→ TASK STATEMENT
Return every line in the entries below where the word "addition" shows up.

DATA RECORDS Block Start

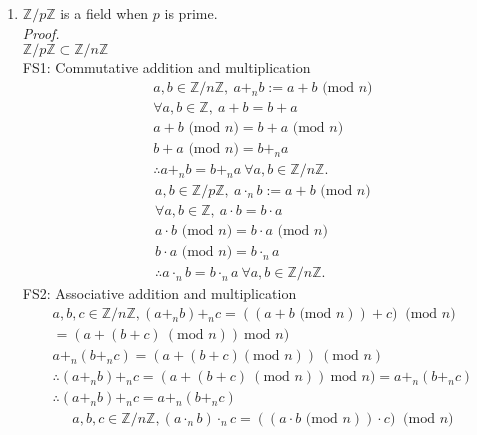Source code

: \documentclass{article}
\begin{document}
\begin{enumerate}
\begin{enumerate}
        \vspace{5mm}
        \item $\mathbb{Z} / p\mathbb{Z}$ is a field when $p$ is prime. \\
        \textit{Proof.} \\
        $\mathbb{Z}/p\mathbb{Z} \subset \mathbb{Z}/n\mathbb{Z}$ \\
        FS1: Commutative addition and multiplication
        \begin{gather*}
            a, b \in \mathbb{Z}/n\mathbb{Z}, \ a +_n b := a + b \textrm{ (mod } n) \\
            \forall a,b \in \mathbb{Z}, \ a + b = b + a \\
            a + b \textrm{ (mod } n) = b + a \textrm{ (mod } n) \\
            b + a \textrm{ (mod } n) = b +_n a \\
            \therefore  a +_n b = b +_n a \ \forall a,b \in \mathbb{Z}/n\mathbb{Z}.
        \end{gather*}
        \begin{gather*}
            a, b \in \mathbb{Z}/p\mathbb{Z}, \ a \cdot_n b := a + b \textrm{ (mod } n) \\
            \forall a,b \in \mathbb{Z}, \ a \cdot b = b \cdot a \\
            a \cdot b \textrm{ (mod } n) = b \cdot a \textrm{ (mod } n) \\
            b \cdot a \textrm{ (mod } n) = b \cdot_n a \\
            \therefore  a \cdot_n b = b \cdot_n a \ \forall a,b \in \mathbb{Z}/n\mathbb{Z}.
        \end{gather*}
        FS2: Associative addition and multiplication
        \begin{gather*}
            a,b,c \in \mathbb{Z}/n\mathbb{Z}, (a +_n b) +_n c = ((a + b \textrm{ (mod } n)) + c)  \ \textrm{ (mod } n) \\
            = (a + (b+c) \  (\textrm{mod } n)) \ \textrm{mod } n) \\
            a +_n (b +_n c) = (a + (b + c) (\textrm{mod } n))\  (\textrm{mod } n) \\
            \therefore (a +_n b) +_n c = (a + (b+c) \  (\textrm{mod } n)) \ \textrm{mod } n) = a +_n (b+_n c) \\
            \therefore (a +_n b) +_n c = a +_n (b+_n c)
        \end{gather*}
        \begin{gather*}
            a,b,c \in \mathbb{Z}/n\mathbb{Z}, (a \cdot_n b) \cdot_n c = ((a \cdot b \textrm{ (mod } n)) \cdot c)  \ \textrm{ (mod } n) \\

\end{gather*}
\end{enumerate}
\end{enumerate}
\end{document}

DATA RECORDS Block End

→ RESPONSE TO THE TASK
        FS1: Commutative addition and multiplication
        FS2: Associative addition and multiplication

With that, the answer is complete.